> _Tarefa proposta A_: Transcreva fielmente o trecho sobre a carta Pastoral, desde a parte que começa com as palavras "Pontuemos esta carta" até a que termina com "sanguinem.(16)".

> _Trecho do texto_:
******************************

Realmente, oferece-nos ele nestes dias em que a imoralidade, a anarquia e a
decadência ameaçam apoderar-se do universo, um padrão de obra doutrinária e
literária, em que a clareza e elevação dos conceitos se casa harmoniosamente à
elegância da linguagem brilhante, de um brilho doce e discreto, de modo a fazer
da forma um verdadeiro realce da verdade.
Se nos fosse lícito, cederíamos até à tentação de
publicar por estas linhas um pequeno estudo literário sobre a Pastoral. Não
somos peritos nesta matéria: quem quer que leia os rudes artigos de fundo do
“Legionário” disto se certificará. Mas esta tarefa, além de agradável,
constituiria merecida homenagem à pena ilustre que redigiu a Pastoral,
vazando-a em um estilo tão típico que ninguém terá dúvida sobre sua verdadeira
autoria.
* * *
Por hoje, queremos comentar esta passagem
magistral, que reproduzimos na íntegra, a fim de mais uma vez a oferecer ao
estudo de nossos leitores.
“SITUAÇÃO INTERNACIONAL”
Pontuemos esta carta Pastoral com algumas ligeiras
considerações sobre a situação internacional, que sabemos todos sumamente
aflitiva, como talvez nunca o tenha sido tanto em toda a história do mundo. Os
acontecimentos envolveram de tal forma os povos, que estes hoje tateiam apenas,
ignorando os caminhos de amanhã. O que é certo é que o sangue corre pelos
campos da terra e pelos oceanos imensos. Se olhamos para os guerreiros,
convimos em que se lhes ajusta o pensamento do salmo 13: “Suas bocas estão
cheias de maldição e amargura e seus pés tão velozes para derramar sangue”. “Quarun os maledictione
et amaritudine plenum est: veloces pedes eorum ad effundendum
sanguinem.(16)

******************************

> _Entradas listadas_:
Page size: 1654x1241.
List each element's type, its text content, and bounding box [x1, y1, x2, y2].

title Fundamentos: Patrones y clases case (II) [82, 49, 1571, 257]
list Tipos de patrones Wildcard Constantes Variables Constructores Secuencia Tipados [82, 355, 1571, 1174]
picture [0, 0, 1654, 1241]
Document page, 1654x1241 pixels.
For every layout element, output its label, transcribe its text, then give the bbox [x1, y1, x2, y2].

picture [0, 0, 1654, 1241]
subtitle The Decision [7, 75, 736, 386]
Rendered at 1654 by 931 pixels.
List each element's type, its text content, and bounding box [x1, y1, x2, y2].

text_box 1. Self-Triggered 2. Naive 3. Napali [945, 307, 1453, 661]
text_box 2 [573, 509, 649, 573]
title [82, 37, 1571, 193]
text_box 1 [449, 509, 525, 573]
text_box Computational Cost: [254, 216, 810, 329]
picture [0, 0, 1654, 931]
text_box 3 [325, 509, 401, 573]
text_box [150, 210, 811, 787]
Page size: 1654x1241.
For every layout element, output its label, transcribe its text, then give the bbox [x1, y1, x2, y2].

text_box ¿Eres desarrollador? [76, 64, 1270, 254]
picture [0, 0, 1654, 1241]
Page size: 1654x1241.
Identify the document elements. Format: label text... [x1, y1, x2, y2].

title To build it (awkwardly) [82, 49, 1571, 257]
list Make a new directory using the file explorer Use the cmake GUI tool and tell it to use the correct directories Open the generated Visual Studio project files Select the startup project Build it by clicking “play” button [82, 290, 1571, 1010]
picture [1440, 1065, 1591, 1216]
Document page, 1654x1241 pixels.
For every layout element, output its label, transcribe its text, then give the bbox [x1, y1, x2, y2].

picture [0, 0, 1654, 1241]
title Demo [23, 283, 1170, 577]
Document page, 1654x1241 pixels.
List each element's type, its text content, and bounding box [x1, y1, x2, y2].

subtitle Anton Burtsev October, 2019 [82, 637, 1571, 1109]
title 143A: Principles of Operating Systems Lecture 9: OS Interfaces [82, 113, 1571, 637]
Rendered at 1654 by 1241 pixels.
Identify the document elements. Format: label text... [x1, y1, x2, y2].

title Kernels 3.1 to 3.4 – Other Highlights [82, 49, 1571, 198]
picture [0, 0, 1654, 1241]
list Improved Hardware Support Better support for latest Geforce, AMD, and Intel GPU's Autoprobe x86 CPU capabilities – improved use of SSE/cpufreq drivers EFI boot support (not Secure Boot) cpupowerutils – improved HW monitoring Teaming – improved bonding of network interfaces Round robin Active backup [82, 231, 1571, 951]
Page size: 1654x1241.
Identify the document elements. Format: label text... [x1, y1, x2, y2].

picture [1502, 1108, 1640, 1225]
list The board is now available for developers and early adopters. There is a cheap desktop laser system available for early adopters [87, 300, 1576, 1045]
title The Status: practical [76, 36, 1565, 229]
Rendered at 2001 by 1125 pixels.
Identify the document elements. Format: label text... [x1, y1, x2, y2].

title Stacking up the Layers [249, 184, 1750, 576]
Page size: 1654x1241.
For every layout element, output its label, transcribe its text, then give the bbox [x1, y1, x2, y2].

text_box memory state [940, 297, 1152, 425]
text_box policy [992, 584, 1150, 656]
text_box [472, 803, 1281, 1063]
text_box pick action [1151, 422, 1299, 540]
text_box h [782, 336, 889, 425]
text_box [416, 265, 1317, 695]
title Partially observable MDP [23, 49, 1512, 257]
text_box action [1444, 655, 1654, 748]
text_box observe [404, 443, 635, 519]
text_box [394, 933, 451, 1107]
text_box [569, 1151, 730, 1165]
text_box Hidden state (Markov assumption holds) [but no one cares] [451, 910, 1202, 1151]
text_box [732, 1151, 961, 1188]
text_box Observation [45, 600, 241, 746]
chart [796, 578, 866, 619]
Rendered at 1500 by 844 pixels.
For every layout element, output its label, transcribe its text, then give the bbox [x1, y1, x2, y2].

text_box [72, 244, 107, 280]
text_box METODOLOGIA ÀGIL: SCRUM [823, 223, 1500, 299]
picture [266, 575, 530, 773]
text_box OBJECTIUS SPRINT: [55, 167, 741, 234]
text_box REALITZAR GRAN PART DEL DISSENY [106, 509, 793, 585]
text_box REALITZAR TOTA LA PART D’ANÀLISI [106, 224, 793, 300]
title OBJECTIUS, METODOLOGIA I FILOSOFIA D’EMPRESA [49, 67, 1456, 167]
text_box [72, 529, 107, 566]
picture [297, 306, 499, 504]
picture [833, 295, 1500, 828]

******************************

> _Tarefa proposta B_: Apresente como tabela Markdown, com as colunas Número e Linha, somente as linhas das entradas que vão da linha que contém "Rendered at 1654 by 1241 pixels." até a que contém "list Improved Hardware", ambas incluídas e sem as linhas em branco.

> _Resposta elaborada A_:
Pontuemos esta carta Pastoral com algumas ligeiras
considerações sobre a situação internacional, que sabemos todos sumamente
aflitiva, como talvez nunca o tenha sido tanto em toda a história do mundo. Os
acontecimentos envolveram de tal forma os povos, que estes hoje tateiam apenas,
ignorando os caminhos de amanhã. O que é certo é que o sangue corre pelos
campos da terra e pelos oceanos imensos. Se olhamos para os guerreiros,
convimos em que se lhes ajusta o pensamento do salmo 13: “Suas bocas estão
cheias de maldição e amargura e seus pés tão velozes para derramar sangue”. “Quarun os maledictione
et amaritudine plenum est: veloces pedes eorum ad effundendum
sanguinem.(16)

> _Resposta elaborada B_:
| Número | Linha |
|---|---|
| 1 | Rendered at 1654 by 1241 pixels. |
| 2 | Identify the document elements. Format: label text... [x1, y1, x2, y2]. |
| 3 | title Kernels 3.1 to 3.4 – Other Highlights [82, 49, 1571, 198] |
| 4 | picture [0, 0, 1654, 1241] |
| 5 | list Improved Hardware Support Better support for latest Geforce, AMD, and Intel GPU's Autoprobe x86 CPU capabilities – improved use of SSE/cpufreq drivers EFI boot support (not Secure Boot) cpupowerutils – improved HW monitoring Teaming – improved bonding of network interfaces Round robin Active backup [82, 231, 1571, 951] |